Я сжимаю в ладони ее волосы, откидываю ее голову назад, а другой рукой аккуратно обхватываю ее горло. Ее пульс бешено бьется о кончики моих пальцев. Я наклоняюсь вперед и втягиваю ее нижнюю губу в рот. Я прикусываю губу, пока кожа не лопается от давления. Она вздрагивает, стонет от боли в моих губах. Ее обнаженное мокрое тело извивается, ладони безрезультатно давят на мои плечи.
Я отпускаю ее губы и смотрю, как кровь стекает на ее подбородок. Ее руки похлопывают по нему, а в глазах плавают слезы. У нее слишком низкий болевой порог, она плакса, и я наслаждаюсь видом ее слез.
— Ты ублюдок! — кричит она. — Я не люблю боль.
Она отводит руку назад и дает мне пощечину, касаясь моей мокрой щеки, отчего она немедленно вспыхивает. Вот чертова пизда. Как она посмела ударить меня? Я вижу это, в ее глазах... страх.

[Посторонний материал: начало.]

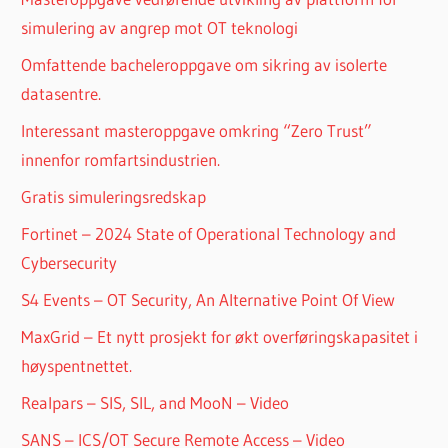
simulering av angrep mot OT teknologi
Omfattende bacheleroppgave om sikring av isolerte
datasentre.
Interessant masteroppgave omkring “Zero Trust”
innenfor romfartsindustrien.
Gratis simuleringsredskap
Fortinet – 2024 State of Operational Technology and
Cybersecurity
S4 Events – OT Security, An Alternative Point Of View
MaxGrid – Et nytt prosjekt for økt overføringskapasitet i
høyspentnettet.
Realpars – SIS, SIL, and MooN – Video
SANS – ICS/OT Secure Remote Access – Video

Я бью ее наотмашь по щеке с такой силой, что она теряет равновесие. Она вылетает из душа через стеклянную дверь. Кричит, пытаясь ухватится за что-нибудь, чтобы удержаться, но находит только воздух и осколки стекла. Она падает на пол с глухим звуком, с которым ломаются ее кости, ее легкие опустошаются с таким громким выдохом, что он почти затмевает звук удара ее головы об пол.
Тишина.
Я смотрю вниз на нее, лежащую совершенно неподвижно на кафельном полу, словно время замерло для нее, препятствуя появления новых морщин вокруг глаз. Она выглядит моложе, лежа здесь, с осколками стекла по всему телу, порезами, из которых с большой скоростью вытекает ее жалкая жизнь. Кровь, скопившаяся под ее головой, напоминает мне кровь родителей Мелоди. Багровая и теплая, вытекающая, как река. Так много крови. Как легко нас сломать.

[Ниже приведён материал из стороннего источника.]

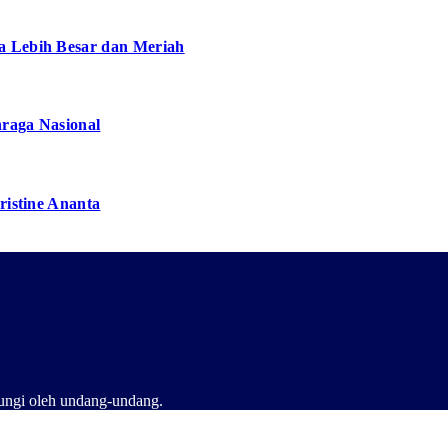
a Lebih Besar dan Meriah
hraga Nasional
ristine Ananta
dungi oleh undang-undang.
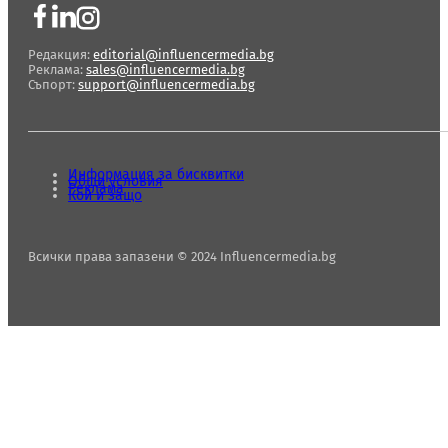
Редакция:
editorial@influencermedia.bg
Реклама:
sales@influencermedia.bg
Съпорт:
support@influencermedia.bg
Информация за бисквитки
Общи условия
Реклама
Кой и защо
Всички права запазени © 2024 Influencermedia.bg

Я выхожу из-под струй воды, льющейся на меня, наклоняюсь, чтобы поднять ее голову. Ее кровь горячая и липкая, как теплая глазурь на свежеиспеченном кексе. Она покрывает мои руки, как краска. Я не хотел ее убивать, но в любом случае она мертва. Я поднимаю ее и кладу себе на плечо. Стекло режет ступни моих ног. Мне нравится боль.

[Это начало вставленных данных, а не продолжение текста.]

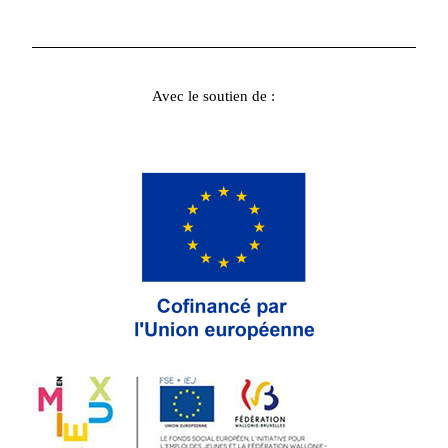
Avec le soutien de :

Они даже не замечают, как я вхожу в комнату. Лейла скачет на члене Клайва, как настоящая профессионалка. Я опускаю тело Моники на пол и забираюсь на кровать, толкая Лейлу спиной вперед, так что ее сиськи упираются в грудь Клайва, а задница приподнимается в воздухе. Я подношу член к ее дырочке и сильно надавливаю, преодолевая кольцо мышц, пытающихся избежать моего проникновение. Она хнычет Клайву в грудь. Ей чертовски больно принимать меня на сухую, как будто сучку трахают в жопу без всякой подготовки. Она знает, что я принимаю боль и отдаю ее, и, как хорошая шлюха, которой ее учили быть, позволяет мне делать то, что, черт возьми, я хочу.